Bringen Sie sich mit Ihren Erfahrungen ein! Der Landkreis Osnabrück hat eine Umfrage bei Bürgerinnen und Bürgern zur medizinischen Versorgung gestartet. Sie richtet sich an eine repräsentative Stichprobe und wird sowohl telefonisch als auch online erfolgen. „Die anonym erhobenen Rückmeldungen“, so der Landkreis (siehe 2), „stellen eine wichtige Grundlage dar, um die medizinische Versorgung bedarfsgerecht weiterzuentwickeln“. Die UWG-Fraktion begrüßt diese Befragung, weil eine verlässliche, zukunftsfähige medizinische Versorgung für Menschen jeden Alters von herausragender Bedeutung ist.

Schlechter geworden oder alles im grünen Bereich, wie z.B. die Kassenärztliche Vereinigung Niedersachsen (KVN) sagt?
Warten, warten, warten – z.B. auf einen Dermatologen-Termin, Krankenhausschließungen, Hausärzte-Knappheit: Wer mit Bürgerinnen und Bürgern spricht, stellt fest, dass viele über eine schlechter gewordene medizinische Versorgung im Landkreis klagen. Alles im grünen Bereich, sagen dagegen das Land Niedersachsen und die Kassenärztliche Vereinigung Niedersachsen (KVN) aufgrund ihrer Zahlen. Der Landkreis, der bislang über keine eigene Daten verfügt, will es nun genauer wissen. So entschied der Kreistag am 30. Juni letzten Jahres einstimmig, ein Gutachten zur medizinischen Versorgung im Landkreis in Auftrag zu geben. „Das Gutachten“, so der Landkreis, „soll eine umfassende Betrachtung der medizinischen Versorgung ermöglichen und so dem Landkreis eine eigenständige Beurteilungsgrundlage der Versorgungslage liefern. Hierbei ist auch die Einschätzung der Öffentlichkeit von großer Bedeutung“.

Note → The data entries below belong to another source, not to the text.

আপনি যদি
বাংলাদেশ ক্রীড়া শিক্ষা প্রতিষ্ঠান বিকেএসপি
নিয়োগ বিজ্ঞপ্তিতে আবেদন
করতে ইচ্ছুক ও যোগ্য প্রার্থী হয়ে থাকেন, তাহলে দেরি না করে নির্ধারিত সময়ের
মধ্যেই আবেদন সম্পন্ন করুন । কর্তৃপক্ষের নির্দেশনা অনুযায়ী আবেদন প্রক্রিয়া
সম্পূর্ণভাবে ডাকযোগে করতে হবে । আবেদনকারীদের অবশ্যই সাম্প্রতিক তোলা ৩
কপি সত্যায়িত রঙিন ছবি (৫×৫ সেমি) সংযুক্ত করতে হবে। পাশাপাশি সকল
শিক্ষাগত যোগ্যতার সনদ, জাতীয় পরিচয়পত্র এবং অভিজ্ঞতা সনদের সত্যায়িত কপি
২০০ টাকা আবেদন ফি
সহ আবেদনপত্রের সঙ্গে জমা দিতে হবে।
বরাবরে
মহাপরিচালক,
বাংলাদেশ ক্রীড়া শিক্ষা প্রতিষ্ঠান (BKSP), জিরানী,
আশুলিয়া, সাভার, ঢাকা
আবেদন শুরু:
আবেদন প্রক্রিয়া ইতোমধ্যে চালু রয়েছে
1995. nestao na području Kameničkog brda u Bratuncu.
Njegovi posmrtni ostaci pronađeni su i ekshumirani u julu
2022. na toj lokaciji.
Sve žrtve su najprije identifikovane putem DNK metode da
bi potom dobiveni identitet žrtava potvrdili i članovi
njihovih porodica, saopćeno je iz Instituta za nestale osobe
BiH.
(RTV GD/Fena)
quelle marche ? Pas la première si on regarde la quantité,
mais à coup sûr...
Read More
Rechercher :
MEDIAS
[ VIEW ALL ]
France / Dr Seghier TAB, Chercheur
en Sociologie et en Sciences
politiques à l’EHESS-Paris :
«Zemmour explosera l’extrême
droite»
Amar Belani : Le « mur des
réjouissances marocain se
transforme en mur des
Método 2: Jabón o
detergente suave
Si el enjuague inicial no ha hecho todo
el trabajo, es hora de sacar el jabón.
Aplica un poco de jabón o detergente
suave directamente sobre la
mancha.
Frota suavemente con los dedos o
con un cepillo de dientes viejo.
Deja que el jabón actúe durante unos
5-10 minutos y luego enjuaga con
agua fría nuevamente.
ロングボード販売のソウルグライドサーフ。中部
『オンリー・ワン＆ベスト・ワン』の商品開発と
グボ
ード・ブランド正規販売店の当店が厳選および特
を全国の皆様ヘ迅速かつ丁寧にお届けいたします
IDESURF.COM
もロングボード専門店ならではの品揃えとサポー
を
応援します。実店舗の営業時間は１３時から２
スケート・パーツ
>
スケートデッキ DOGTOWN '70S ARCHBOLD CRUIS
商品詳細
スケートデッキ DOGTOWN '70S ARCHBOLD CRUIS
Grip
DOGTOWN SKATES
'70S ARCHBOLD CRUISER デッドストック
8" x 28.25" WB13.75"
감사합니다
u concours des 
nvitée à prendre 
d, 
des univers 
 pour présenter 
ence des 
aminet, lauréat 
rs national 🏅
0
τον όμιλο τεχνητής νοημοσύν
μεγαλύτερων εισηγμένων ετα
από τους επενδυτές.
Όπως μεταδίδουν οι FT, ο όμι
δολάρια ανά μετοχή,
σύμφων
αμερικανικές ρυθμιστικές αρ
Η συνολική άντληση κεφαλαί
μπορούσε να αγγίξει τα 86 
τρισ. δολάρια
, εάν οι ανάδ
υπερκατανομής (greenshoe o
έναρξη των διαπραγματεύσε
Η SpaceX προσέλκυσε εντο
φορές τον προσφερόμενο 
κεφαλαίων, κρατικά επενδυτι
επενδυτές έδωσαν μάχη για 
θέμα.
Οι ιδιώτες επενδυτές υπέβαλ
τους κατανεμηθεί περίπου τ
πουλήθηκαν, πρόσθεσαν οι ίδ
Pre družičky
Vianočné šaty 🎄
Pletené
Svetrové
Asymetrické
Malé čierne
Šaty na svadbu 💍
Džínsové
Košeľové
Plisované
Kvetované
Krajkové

Warum eine breite Beteiligung wichtig ist. „Mögliche Handlungspotenziale identifizieren“.
Die medizinische Versorgung kann stark durch den Wohnort, durch das Alter und die jeweilige Lebenssituation beeinfluss werden. Für reichlich Hausarzt-Stress sorgte z.B. in Ankum vor gut einem Jahr das Ende der MVZ-Zweigpraxis des Klinikums Osnabrück – nur zweieinhalb Jahre nach der Eröffnung. Sang- und klanglos standen plötzlich zahlreiche Patientinnen und Patienten, darunter viele ältere und alte Menschen, vor der Frage, wo sie eine neue Hausärztin/einen neuen Hausarzt finden.

Wie ist es aktuell um die medizinische Versorgung im Landkreis bestellt? Um das herauszufinden, ist aus Sicht des Landkreises eine breite Beteiligung der Öffentlichkeit an der angelaufenen Befragung wichtig. Eine bedarfsgerechte Versorgungsplanung setze auch die Berücksichtig der Wahrnehmung von medizinischer Versorgung in der Bevölkerung voraus. Sie helfe dabei, Versorgungsbedarfe besser zu erkennen und mögliche Handlungspotenziale zu identifizieren.